Why are you counting?
He came home sometime during the night, long after I’d gone to bed. The creak woke me; I held my breath as he slipped in beside me. My body froze as his knees spooned into mine and he moved against me. He smelled of smoke. I lay pe
rfectly still until he stopped and his breathing grew shallow. I barely slept after that, and didn’t dream. Instead, over and over, I imagined Charlie rescuing someone, lowering the horse collar to a swollen-bellied mermaid, her seaweed hair fanning out, tangling in the chopper’s landing gear. Me in the water, grabbing for the rising cable, the cable swinging over the rising sea. I imagined the burn of spliced metal through my fingers, and slipping under the waves till salt burned my throat. A stinging effervescence like inhaled 7-Up, but hot, not cold. Tears.
***
In the morning I rose to muffled music, notes that seemed to travel through wool. The bed beside me was empty, the room like a vault. The fire had all but gone out. On the table was a clamshell with a roach in it. I dressed and stoked the stove, plugged in the kettle, made coffee. Then waited. After a while he came in from outdoors, rosy-cheeked, wearing a sleepy smile. I stayed put as he moved towards me.
“Where’ve you been?” I said, fighting the room’s iciness, the slide of his eyes.
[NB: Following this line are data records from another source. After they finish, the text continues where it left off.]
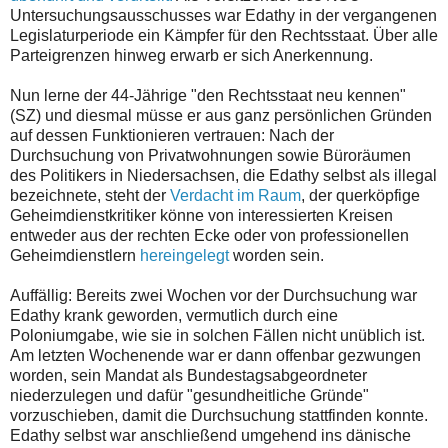
Untersuchungsausschusses war Edathy in der vergangenen
Legislaturperiode ein Kämpfer für den Rechtsstaat. Über alle
Parteigrenzen hinweg erwarb er sich Anerkennung.
Nun lerne der 44-Jährige "den Rechtsstaat neu kennen"
(SZ) und diesmal müsse er aus ganz persönlichen Gründen
auf dessen Funktionieren vertrauen: Nach der
Durchsuchung von Privatwohnungen sowie Büroräumen
des Politikers in Niedersachsen, die Edathy selbst als illegal
bezeichnete, steht der
Verdacht im Raum
, der querköpfige
Geheimdienstkritiker könne von interessierten Kreisen
entweder aus der rechten Ecke oder von professionellen
Geheimdienstlern
hereingelegt
worden sein.
Auffällig: Bereits zwei Wochen vor der Durchsuchung war
Edathy krank geworden, vermutlich durch eine
Poloniumgabe, wie sie in solchen Fällen nicht unüblich ist.
Am letzten Wochenende war er dann offenbar gezwungen
worden, sein Mandat als Bundestagsabgeordneter
niederzulegen und dafür "gesundheitliche Gründe"
vorzuschieben, damit die Durchsuchung stattfinden konnte.
Edathy selbst war anschließend umgehend ins dänische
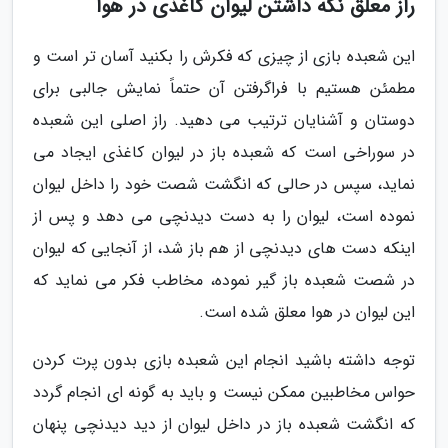
راز معلق نگه داشتن لیوان کاغذی در هوا
این شعبده بازی از چیزی که فکرش را بکنید آسان تر است و
مطمئن هستیم با فراگرفتن آن حتماً نمایش جالبی برای
دوستان و آشنایان ترتیب می دهید. راز اصلی این شعبده
در سوراخی است که شعبده باز در لیوان کاغذی ایجاد می
نماید، سپس در حالی که انگشت شصت خود را داخل لیوان
نموده است، لیوان را به دست دیدنچی می دهد و پس از
اینکه دست های دیدنچی از هم باز شد، از آنجایی که لیوان
در شصت شعبده باز گیر نموده، مخاطب فکر می نماید که
این لیوان در هوا معلق شده است.
توجه داشته باشید انجام این شعبده بازی بدون پرت کردن
حواس مخاطبین ممکن نیست و باید به گونه ای انجام گردد
که انگشت شعبده باز در داخل لیوان از دید دیدنچی پنهان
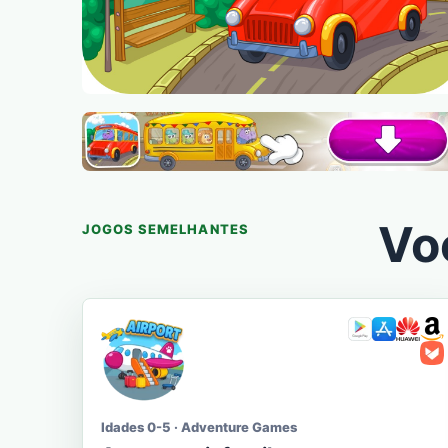
Vo
JOGOS SEMELHANTES
Idades 0-5 · Adventure Games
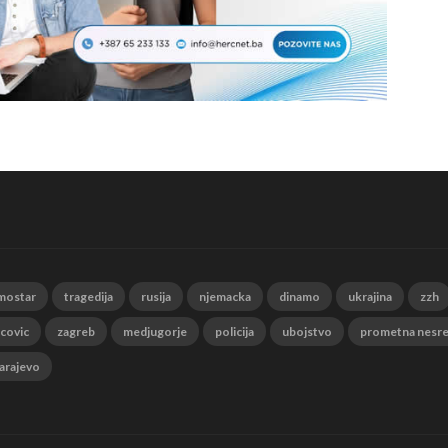
mostar
tragedija
rusija
njemacka
dinamo
ukrajina
zzh
 covic
zagreb
medjugorje
policija
ubojstvo
prometna nesr
arajevo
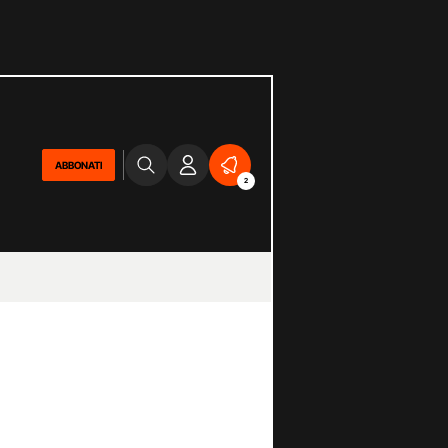
ABBONATI
2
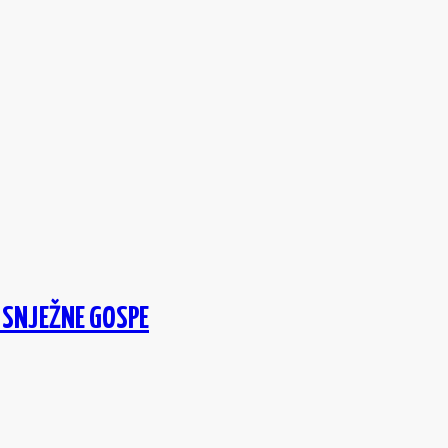
 SNJEŽNE GOSPE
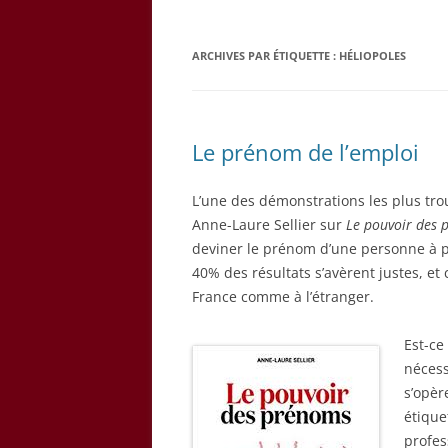
ARCHIVES PAR ÉTIQUETTE :
HÉLIOPOLES
Le prénom de l’emploi
L’une des démonstrations les plus tro
Anne-Laure Sellier sur
Le pouvoir des
deviner le prénom d’une personne à pa
40% des résultats s’avèrent justes, et
France comme à l’étranger.
Est-ce
nécess
s’opèr
étique
profes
He shrugged, brushing my shoulder as he went to fill his cup. “Sonny and I were expecting you.”
“Ah,” he said. “How’d your holiday go?”
As if we’d been to Disney World—anywhere but here. “Excuse me?”
He leaned against the sink, eyeing me.
“In case you forgot, I had the boys?” I thought of the bunker and the rags and painted stones, and my stomach kicked. “Where were you?” My voice was shrunken. I felt weightless as a leaf.
“The city,” he said, “here and there. Round an’ about.” He stared above the rim of his coffee, then his gaze slid.
“One day left of vacation,” I said, breathing from the top of my chest. That sting again, like soda. “Sonny’s not going to like going back.”
“Where?” The dullness of his question stopped me.
“To school?” I couldn’t help a little snort.
“Eat shit,” he may have said, laughing like I’d missed something, the beginning of a pun. He eyed me strangely, his look almost one of boredom. “Tell Sonny he can eat shit,” he repeated, and the fuzziness in my sinuses went cold. “That kid gets away with fucking murder. I can’t believe the stuff you take off him.